It’s been a rough four years for Florida resident, Earl Sampson, where the judicial system is concerned. Sampson’s number of run-ins with the Miami Gardens police department is unprecedented. To be more specific, Sampson has been stopped and/or questioned approximately 258 times, and searched over 100 times. Then, to make matters worse, the interrogation and harassment is only the gist of it all.
Sampson, who is an African American, has also been arrested a total of 62 times as a result of racial profiling. But, get this, almost every time Sampson was arrested for trespassing, it was at the 207 Quickstop convenience store where he works. There have even been cases where Sampson has actually been followed to the store before being arrested, even with his employment status at the store.
According to the International Business Times, of all the encounters and arrests Sampson has endured, his biggest conviction is still possession of marijuana. That particular conviction actually had no relation to any incident at his workplace.

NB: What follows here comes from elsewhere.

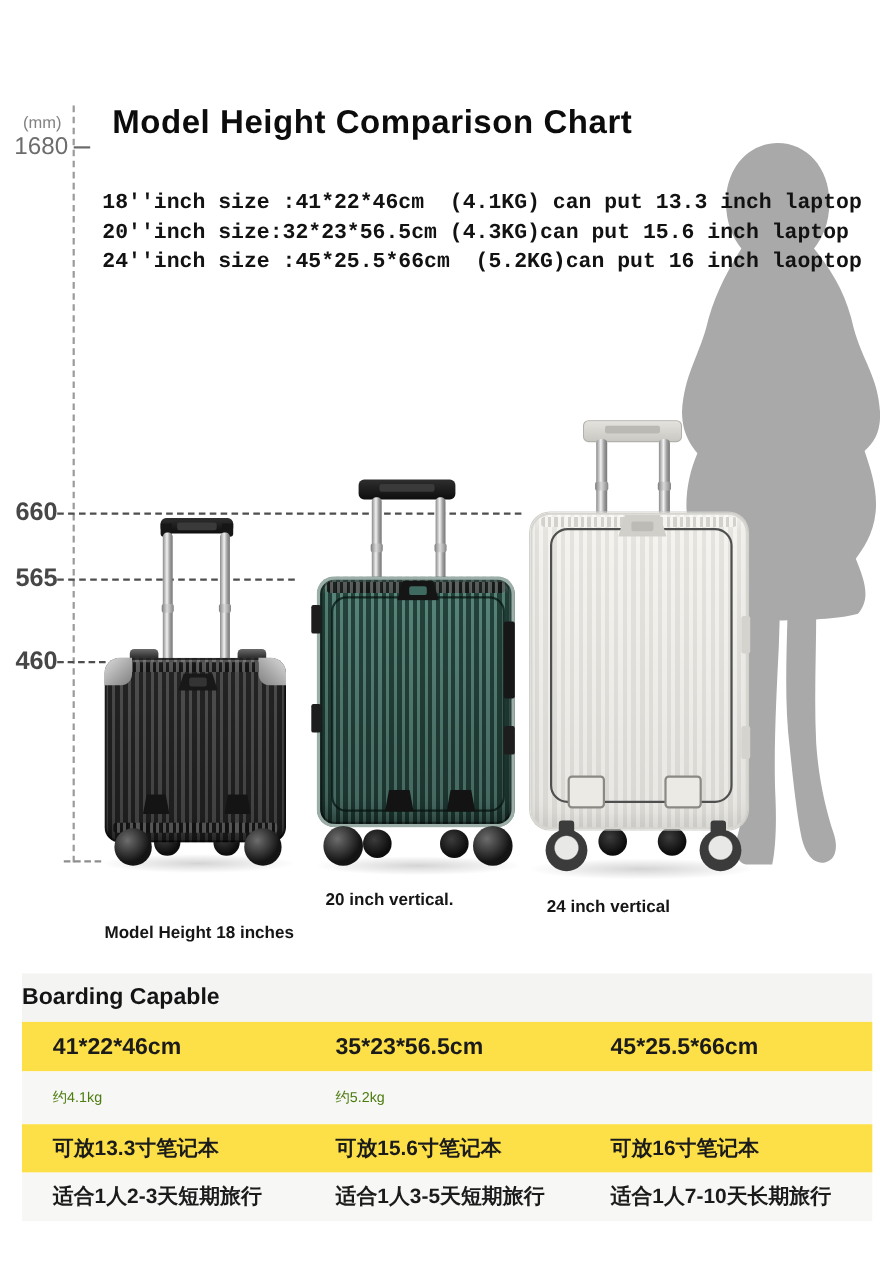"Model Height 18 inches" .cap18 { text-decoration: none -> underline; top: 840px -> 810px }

Alex Saleh, owner of the 207 Quickstop, also weighed in with his perspective and negative experiences of harassment from Miami Gardens law enforcement. “I thought, you know, there is a lot of serious crime in Miami Gardens,” he said. “Why do they need six police officers on a car stop with a burned-out tag light?” Due to the high level of harassment around the convenience store, Saleh took the initiative and installed 15 video cameras in and around the parameter of the store in an effort to monitor the actions of Miami Gardens police. Saleh explained his hopes to uncover why the police department continues target and harass the same individuals on a regular basis.
The Miami Herald reports that the area’s demographic predominantly consists of African Americans. Most of the individuals stopped are black and impoverished. The Herald also notes that some have been stopped and frisked as much as three times in one single day in that particular neighborhood. “There is just no justifying this kind of behavior,” police policy consultant Chuck Drago explained to the Herald. “Nobody can justify overstepping the constitution to fight crime.”
In store’s video footage, officers were captured searching and arresting both employees and customers at the store, although no law violations were evident. The footage also shows the officers searching the store without proper warrant.